Bounding box prediction data

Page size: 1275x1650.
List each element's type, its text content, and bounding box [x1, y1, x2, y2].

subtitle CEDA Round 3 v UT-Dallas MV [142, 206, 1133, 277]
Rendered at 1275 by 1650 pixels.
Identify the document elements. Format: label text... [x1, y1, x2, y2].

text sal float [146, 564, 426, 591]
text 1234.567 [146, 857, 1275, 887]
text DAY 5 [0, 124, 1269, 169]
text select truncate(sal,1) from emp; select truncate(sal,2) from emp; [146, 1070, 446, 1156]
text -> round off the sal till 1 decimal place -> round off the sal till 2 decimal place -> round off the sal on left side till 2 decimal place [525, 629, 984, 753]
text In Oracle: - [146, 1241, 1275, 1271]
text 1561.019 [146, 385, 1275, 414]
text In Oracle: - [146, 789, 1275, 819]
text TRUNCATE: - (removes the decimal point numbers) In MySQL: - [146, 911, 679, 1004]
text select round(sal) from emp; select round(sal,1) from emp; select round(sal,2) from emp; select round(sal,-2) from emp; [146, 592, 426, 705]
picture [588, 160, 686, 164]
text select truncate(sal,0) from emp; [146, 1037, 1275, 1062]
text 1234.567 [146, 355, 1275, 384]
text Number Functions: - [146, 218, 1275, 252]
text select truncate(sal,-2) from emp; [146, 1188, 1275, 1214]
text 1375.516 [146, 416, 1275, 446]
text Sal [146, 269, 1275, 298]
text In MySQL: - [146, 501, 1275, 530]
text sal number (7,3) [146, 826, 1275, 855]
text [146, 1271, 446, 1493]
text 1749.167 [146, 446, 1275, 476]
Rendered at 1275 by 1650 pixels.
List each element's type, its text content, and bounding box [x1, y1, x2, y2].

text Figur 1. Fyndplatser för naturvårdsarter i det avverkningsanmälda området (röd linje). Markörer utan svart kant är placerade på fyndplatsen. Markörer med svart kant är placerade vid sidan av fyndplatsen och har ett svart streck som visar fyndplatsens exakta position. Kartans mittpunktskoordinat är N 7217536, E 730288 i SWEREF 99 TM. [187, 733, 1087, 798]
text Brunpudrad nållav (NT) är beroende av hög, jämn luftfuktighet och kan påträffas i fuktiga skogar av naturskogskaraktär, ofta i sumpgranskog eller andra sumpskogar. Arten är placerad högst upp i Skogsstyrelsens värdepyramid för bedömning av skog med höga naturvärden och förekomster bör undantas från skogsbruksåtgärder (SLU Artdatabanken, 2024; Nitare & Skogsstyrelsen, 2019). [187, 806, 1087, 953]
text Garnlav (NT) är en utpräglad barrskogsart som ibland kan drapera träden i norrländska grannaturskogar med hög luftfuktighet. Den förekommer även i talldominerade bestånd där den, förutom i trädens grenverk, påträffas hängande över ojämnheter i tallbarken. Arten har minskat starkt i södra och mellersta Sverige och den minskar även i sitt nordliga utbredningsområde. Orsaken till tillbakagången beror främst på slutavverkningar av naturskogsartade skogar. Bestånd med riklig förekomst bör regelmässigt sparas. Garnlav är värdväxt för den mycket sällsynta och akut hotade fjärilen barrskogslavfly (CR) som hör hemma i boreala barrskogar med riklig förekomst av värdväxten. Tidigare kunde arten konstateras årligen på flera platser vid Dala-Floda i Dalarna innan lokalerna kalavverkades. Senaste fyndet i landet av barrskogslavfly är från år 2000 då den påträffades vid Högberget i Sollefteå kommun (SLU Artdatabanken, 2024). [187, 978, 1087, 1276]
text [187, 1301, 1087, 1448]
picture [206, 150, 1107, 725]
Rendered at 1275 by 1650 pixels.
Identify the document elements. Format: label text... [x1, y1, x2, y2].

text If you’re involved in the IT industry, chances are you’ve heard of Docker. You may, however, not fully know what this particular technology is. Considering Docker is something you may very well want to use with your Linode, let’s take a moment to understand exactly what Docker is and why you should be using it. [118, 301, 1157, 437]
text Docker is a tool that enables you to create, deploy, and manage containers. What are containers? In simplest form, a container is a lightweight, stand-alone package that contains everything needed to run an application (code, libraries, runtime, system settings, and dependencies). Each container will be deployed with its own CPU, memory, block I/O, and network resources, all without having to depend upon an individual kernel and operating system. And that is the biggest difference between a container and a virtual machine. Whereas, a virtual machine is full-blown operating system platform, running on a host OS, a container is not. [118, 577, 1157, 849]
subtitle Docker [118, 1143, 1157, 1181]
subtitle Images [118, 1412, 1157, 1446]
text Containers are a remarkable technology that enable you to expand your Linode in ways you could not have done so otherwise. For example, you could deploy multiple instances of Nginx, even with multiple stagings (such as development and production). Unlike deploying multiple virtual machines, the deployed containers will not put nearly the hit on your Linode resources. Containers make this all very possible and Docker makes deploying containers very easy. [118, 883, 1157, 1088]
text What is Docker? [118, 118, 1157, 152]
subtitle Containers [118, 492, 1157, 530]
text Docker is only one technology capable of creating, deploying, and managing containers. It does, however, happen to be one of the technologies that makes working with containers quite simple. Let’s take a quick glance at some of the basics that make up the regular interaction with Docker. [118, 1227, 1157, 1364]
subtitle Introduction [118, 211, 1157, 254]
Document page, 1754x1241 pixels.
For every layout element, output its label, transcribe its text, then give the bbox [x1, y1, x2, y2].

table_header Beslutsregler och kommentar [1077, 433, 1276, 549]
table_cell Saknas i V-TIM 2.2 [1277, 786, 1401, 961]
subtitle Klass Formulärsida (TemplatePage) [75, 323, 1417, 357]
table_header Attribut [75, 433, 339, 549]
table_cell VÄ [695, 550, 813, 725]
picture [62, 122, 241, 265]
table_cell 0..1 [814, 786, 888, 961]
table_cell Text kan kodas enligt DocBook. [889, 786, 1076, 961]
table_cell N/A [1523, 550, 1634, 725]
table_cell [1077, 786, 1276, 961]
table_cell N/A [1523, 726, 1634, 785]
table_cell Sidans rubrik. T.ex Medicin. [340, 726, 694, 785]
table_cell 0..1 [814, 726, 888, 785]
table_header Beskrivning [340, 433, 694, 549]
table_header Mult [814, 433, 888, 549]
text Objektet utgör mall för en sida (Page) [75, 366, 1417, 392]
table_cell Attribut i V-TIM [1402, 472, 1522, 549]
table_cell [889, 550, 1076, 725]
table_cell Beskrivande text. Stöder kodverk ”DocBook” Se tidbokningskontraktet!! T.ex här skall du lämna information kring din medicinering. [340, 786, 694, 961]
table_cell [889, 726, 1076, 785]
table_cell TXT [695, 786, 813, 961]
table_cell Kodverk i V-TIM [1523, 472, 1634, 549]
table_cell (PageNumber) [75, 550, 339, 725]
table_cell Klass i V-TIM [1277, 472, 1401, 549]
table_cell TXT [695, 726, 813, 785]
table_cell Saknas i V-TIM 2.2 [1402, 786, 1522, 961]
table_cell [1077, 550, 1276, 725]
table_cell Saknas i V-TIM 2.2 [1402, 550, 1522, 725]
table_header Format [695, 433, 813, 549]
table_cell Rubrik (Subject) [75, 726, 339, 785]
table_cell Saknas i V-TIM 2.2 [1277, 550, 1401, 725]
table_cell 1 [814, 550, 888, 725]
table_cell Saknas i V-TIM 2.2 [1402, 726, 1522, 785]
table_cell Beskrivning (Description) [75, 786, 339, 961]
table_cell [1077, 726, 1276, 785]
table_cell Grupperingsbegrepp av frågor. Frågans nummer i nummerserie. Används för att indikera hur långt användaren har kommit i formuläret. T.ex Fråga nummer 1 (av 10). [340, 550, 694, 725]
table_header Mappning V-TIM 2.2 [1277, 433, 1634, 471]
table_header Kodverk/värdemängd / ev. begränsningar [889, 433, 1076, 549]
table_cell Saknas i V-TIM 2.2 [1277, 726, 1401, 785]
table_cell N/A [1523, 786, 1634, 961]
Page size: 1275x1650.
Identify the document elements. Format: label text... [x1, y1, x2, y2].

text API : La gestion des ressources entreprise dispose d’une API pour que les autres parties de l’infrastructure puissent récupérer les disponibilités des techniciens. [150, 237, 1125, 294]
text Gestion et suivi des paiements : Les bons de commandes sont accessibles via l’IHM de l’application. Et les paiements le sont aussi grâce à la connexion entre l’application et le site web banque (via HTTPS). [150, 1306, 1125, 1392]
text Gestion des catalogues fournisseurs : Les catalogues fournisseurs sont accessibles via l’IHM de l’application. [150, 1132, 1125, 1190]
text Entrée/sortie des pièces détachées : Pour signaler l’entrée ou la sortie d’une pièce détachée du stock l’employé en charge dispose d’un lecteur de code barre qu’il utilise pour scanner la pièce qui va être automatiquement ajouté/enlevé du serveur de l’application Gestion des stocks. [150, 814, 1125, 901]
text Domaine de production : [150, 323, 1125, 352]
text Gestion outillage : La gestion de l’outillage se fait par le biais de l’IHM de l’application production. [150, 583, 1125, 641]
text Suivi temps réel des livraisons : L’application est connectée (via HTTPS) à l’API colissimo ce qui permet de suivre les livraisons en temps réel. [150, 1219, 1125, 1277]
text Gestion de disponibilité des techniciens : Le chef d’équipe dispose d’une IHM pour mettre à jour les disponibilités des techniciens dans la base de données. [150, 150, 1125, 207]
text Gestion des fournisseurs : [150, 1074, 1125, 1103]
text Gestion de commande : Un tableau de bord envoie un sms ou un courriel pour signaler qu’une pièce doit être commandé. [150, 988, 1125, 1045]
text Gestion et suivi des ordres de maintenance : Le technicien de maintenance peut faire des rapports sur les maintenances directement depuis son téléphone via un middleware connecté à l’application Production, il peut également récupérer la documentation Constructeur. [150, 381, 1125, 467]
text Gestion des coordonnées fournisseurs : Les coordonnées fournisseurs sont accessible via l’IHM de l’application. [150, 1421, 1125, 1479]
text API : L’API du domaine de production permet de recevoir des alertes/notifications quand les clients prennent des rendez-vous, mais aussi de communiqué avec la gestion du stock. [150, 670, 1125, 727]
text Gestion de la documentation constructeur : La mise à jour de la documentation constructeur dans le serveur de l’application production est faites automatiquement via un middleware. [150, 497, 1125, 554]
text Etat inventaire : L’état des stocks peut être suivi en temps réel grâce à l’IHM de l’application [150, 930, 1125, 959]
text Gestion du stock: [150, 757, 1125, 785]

• _WORK REQUIRED_:
Write down only how many lines of the entries above include the word "luftfuktighet".

• _THE ANSWER_:
2